Tutorial on How to Use FIM-PP

Tutorial on How to Use FIM-PP#

This notebook shows the recommended Hugging Face workflow for the point-process model from [BSC+26]: load the pretrained model with AutoModel.from_pretrained(...), download a small example dataset from the Hub, prepare the context/inference tensors, visualize the inferred intensities, and finish with a fine-tuning command template.

%matplotlib inline

from pathlib import Path
import warnings

import torch
from huggingface_hub import snapshot_download
from transformers import AutoModel

from point_process_tutorial_helper import load_hawkes_tensors, move_to_device, plot_intensity_comparison, prepare_hawkes_batch

warnings.filterwarnings("ignore")
if torch.cuda.is_available():
    device = torch.device("cuda")
else:
    if torch.backends.mps.is_available():
        print("MPS is not yet supported for this FIM-PP tutorial path; using CPU instead.")
    device = torch.device("cpu")
device

device(type='cuda')

Load the Pretrained Model#

The standardized user-facing path is now the Transformers AutoModel interface.

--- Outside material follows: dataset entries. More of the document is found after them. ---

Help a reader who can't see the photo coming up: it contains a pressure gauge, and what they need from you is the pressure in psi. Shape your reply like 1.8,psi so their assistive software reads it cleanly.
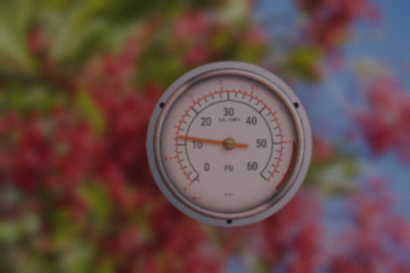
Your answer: 12,psi
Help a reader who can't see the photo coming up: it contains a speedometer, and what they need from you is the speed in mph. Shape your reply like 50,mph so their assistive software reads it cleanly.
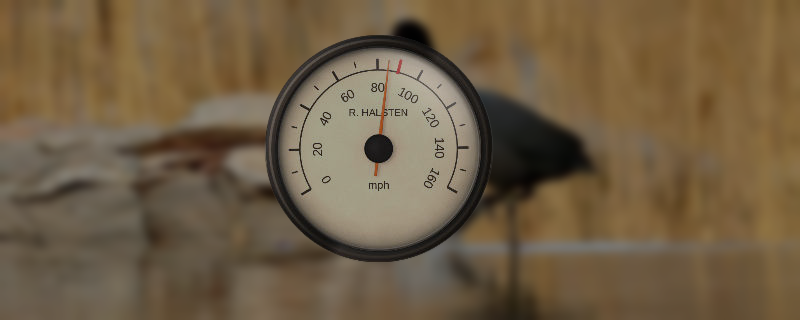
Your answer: 85,mph
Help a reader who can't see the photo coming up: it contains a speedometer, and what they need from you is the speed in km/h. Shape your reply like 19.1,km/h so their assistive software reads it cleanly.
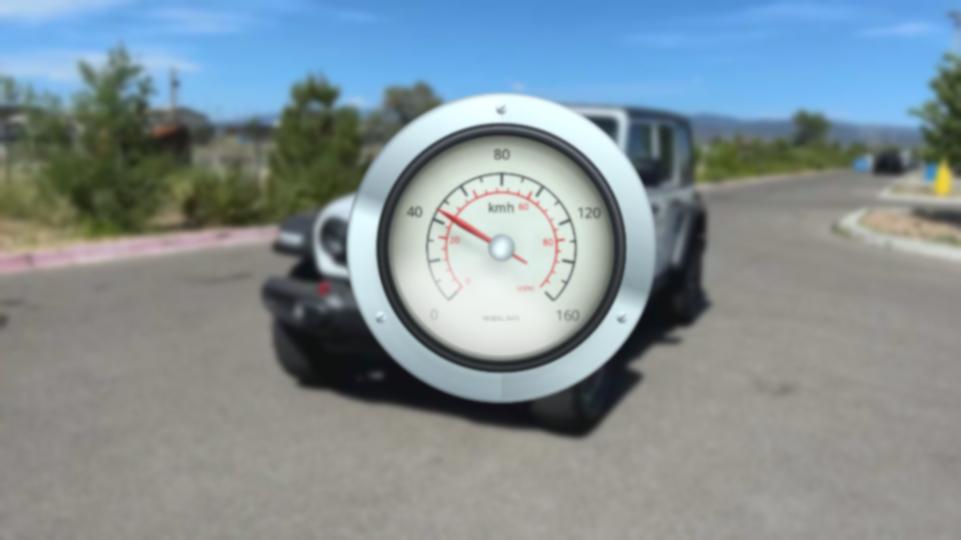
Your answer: 45,km/h
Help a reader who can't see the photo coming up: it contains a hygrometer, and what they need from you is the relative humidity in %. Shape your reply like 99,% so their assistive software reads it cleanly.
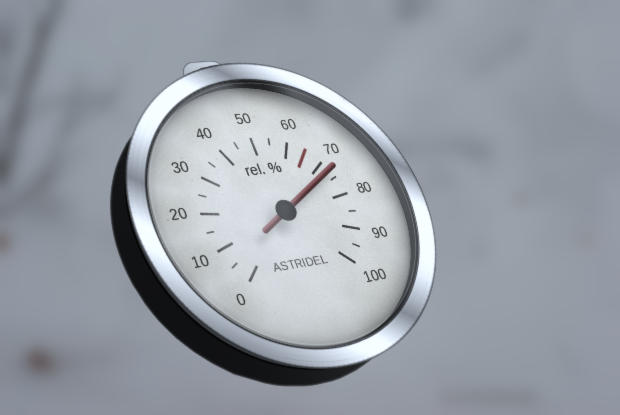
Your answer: 72.5,%
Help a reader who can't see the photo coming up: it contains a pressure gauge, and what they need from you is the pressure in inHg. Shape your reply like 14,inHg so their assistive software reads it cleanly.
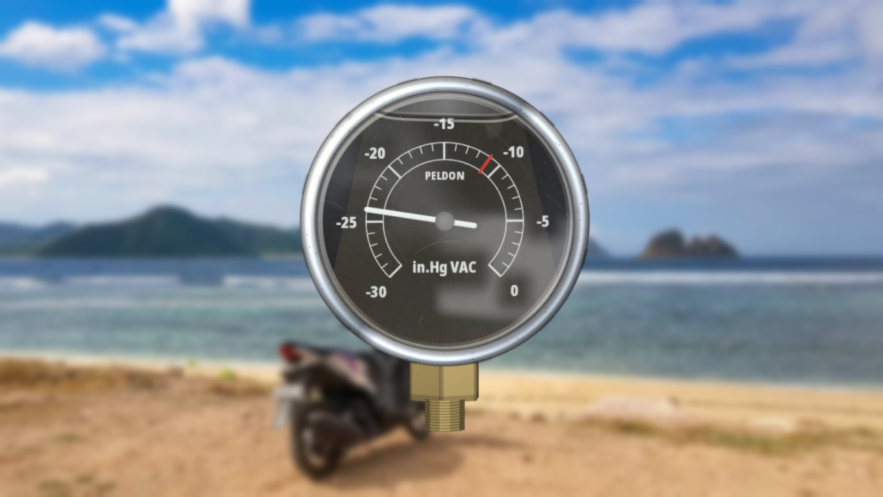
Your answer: -24,inHg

model_root = Path(snapshot_download(repo_id="FIM4Science/FIM-PP", repo_type="model"))
model = AutoModel.from_pretrained(model_root, trust_remote_code=True)
model = model.to(device)
model.eval()
model_root

PosixPath('/home/manuel/.cache/huggingface/hub/models--FIM4Science--FIM-PP/snapshots/9b43be14fc922bb389c873bf242fa9dd642662a5')

Download Example Data#

The tutorial dataset is stored as raw tensors on Hugging Face. We download the snapshot and load the .pt files directly.

dataset_root = Path(snapshot_download(repo_id="FIM4Science/10D-Hawkes", repo_type="dataset"))
dataset_root

PosixPath('/home/manuel/.cache/huggingface/hub/datasets--FIM4Science--10D-Hawkes/snapshots/63a12564d24e7ab41e0381b62528781a95036884')

tensors = load_hawkes_tensors(dataset_root)
sorted(tensors)

['event_times', 'event_types']

Build a Context / Inference Batch#

We hold out a single path for inference and use the remaining paths as context. The helper also builds a dense evaluation grid for plotting the intensity curves between events.

batch = prepare_hawkes_batch(tensors, sample_idx=0, inference_path_idx=0, num_points_between_events=10)
batch = move_to_device(batch, device)

for key, value in batch.items():
    if torch.is_tensor(value):
        print(f"{key}: {tuple(value.shape)}")
    else:
        print(f"{key}: {value}")

context_event_times: (1, 1999, 100, 1)
context_event_types: (1, 1999, 100, 1)
context_seq_lengths: (1, 1999)
inference_event_times: (1, 1, 100, 1)
inference_event_types: (1, 1, 100, 1)
inference_seq_lengths: (1, 1)
intensity_evaluation_times: (1, 1, 1100)
num_marks: 10

Run Zero-Shot Inference#

with torch.no_grad():
    output = model(batch)

sorted(output.keys())

['intensity_function', 'losses', 'predicted_intensity_values']

fig = plot_intensity_comparison(output, batch, path_idx=0)
fig

_images/69188d3598eb6c7d977ce8de0827130e86f87c16a41c5099d8189860aebb0503.png

Fine-Tuning Starting from FIM-PP#

A short fine-tuning run can be started with the existing Hawkes entrypoint. The point-process checkpoint is the initialization source, while the dataset can be either a local tensor folder or an EasyTPP dataset id.

For this tutorial, the 10D-Hawkes snapshot is used for inference and visualization. The fine-tuning CLI was smoke-tested with easytpp/retweet, which matches the expected training layout directly.

Use the downloaded model directory from the earlier snapshot_download(...) call as --resume_model. The script accepts either that directory or a specific file inside it such as model-checkpoint.pth.

python scripts/hawkes/fim_finetune.py \
  --config configs/train/hawkes/david.yaml \
  --dataset easytpp/retweet \
  --resume_model /absolute/path/to/downloaded/FIM-PP \
  --save_dir results/finetuned_cdiff \
  --epochs 200 \
  --val-every 10

If you use the notebook variable directly, --resume_model should point to model_root.

The fine-tuned model is written under save_dir/<dataset_name>/<timestamp>/. With the command above, a run on easytpp/retweet will be stored in a directory like results/finetuned_cdiff/retweet/260401-1430/, and the exported checkpoint will appear in best-model/ inside that folder.

If --save_dir is omitted, the script defaults to results/finetuned_cdiff/<dataset_name>/<timestamp>/.

For local debugging, the lower-level fallback fim.models.hawkes.FIMHawkes.load_model(...) is still available, but the primary public workflow should use AutoModel.from_pretrained(...).